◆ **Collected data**
──────────────────────────────

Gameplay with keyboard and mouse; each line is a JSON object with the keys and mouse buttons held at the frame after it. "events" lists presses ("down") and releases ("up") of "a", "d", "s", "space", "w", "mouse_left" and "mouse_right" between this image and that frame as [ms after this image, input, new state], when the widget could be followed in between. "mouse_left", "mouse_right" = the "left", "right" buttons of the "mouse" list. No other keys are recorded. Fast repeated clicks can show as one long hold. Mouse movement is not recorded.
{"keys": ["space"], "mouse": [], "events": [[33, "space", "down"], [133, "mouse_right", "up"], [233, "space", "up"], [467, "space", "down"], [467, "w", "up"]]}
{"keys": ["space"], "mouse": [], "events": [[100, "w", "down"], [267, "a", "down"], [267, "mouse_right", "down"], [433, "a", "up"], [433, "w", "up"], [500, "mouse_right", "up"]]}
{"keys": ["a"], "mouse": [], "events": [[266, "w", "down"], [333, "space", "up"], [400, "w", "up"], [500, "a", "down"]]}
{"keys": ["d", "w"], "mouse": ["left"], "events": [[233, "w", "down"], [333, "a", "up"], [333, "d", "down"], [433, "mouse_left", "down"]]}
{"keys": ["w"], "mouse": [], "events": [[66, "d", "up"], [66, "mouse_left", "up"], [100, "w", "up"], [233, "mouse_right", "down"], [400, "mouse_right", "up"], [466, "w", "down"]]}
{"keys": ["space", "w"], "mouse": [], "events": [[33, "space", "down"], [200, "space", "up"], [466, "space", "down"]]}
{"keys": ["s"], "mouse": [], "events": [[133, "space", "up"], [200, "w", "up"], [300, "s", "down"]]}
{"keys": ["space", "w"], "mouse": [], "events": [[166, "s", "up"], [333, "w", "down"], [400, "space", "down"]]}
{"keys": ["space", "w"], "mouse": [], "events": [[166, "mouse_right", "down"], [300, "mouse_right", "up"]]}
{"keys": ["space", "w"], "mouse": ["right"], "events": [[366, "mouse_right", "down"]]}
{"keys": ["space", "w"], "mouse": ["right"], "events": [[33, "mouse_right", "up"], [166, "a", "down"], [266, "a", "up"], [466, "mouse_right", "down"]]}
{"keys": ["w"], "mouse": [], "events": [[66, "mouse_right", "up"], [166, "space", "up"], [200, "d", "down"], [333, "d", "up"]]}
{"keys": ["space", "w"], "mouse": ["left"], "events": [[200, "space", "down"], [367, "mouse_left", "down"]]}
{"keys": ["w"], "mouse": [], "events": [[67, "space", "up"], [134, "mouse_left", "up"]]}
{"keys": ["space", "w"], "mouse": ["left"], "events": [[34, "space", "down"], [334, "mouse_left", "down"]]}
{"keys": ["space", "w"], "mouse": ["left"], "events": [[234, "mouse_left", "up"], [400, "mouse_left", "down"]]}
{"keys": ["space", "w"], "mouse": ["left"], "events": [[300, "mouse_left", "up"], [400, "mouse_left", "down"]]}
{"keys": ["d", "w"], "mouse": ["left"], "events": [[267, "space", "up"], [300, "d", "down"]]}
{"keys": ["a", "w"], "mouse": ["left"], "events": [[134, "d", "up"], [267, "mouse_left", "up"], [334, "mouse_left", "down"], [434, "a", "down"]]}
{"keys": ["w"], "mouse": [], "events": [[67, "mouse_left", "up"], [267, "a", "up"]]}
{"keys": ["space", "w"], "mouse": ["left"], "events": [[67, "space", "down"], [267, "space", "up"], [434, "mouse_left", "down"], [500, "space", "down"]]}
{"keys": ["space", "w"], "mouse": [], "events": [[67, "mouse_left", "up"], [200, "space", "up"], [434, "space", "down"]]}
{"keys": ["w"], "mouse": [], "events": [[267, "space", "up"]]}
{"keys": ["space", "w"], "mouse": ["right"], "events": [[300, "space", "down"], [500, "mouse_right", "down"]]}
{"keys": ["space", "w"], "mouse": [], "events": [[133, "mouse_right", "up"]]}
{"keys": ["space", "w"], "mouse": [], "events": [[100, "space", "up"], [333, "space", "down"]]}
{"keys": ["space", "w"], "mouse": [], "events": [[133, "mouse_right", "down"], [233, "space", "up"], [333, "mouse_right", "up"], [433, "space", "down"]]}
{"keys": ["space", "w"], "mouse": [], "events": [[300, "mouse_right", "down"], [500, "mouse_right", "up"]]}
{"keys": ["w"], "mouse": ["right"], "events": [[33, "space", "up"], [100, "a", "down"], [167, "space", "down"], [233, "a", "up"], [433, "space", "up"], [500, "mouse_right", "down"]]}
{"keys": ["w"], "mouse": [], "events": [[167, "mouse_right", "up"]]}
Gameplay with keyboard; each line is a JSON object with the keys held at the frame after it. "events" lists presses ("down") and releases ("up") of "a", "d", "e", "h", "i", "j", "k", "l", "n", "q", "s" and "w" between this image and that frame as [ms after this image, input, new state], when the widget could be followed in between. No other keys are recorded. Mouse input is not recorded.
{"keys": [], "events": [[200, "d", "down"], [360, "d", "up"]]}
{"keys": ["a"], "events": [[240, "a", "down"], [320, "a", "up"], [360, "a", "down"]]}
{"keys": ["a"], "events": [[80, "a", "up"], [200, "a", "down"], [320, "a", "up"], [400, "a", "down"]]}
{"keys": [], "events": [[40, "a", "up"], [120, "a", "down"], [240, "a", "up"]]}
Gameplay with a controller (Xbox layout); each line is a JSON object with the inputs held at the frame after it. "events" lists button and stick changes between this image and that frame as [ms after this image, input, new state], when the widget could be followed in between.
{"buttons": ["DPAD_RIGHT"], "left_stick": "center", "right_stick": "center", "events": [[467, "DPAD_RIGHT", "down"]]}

──────────────────────────────

◆ **TASK DETAILS**
Copy from the entries above each line in which the string "releases" can be found.

◆ **OUTPUT OF THE EXERCISE**
Gameplay with keyboard and mouse; each line is a JSON object with the keys and mouse buttons held at the frame after it. "events" lists presses ("down") and releases ("up") of "a", "d", "s", "space", "w", "mouse_left" and "mouse_right" between this image and that frame as [ms after this image, input, new state], when the widget could be followed in between. "mouse_left", "mouse_right" = the "left", "right" buttons of the "mouse" list. No other keys are recorded. Fast repeated clicks can show as one long hold. Mouse movement is not recorded.
Gameplay with keyboard; each line is a JSON object with the keys held at the frame after it. "events" lists presses ("down") and releases ("up") of "a", "d", "e", "h", "i", "j", "k", "l", "n", "q", "s" and "w" between this image and that frame as [ms after this image, input, new state], when the widget could be followed in between. No other keys are recorded. Mouse input is not recorded.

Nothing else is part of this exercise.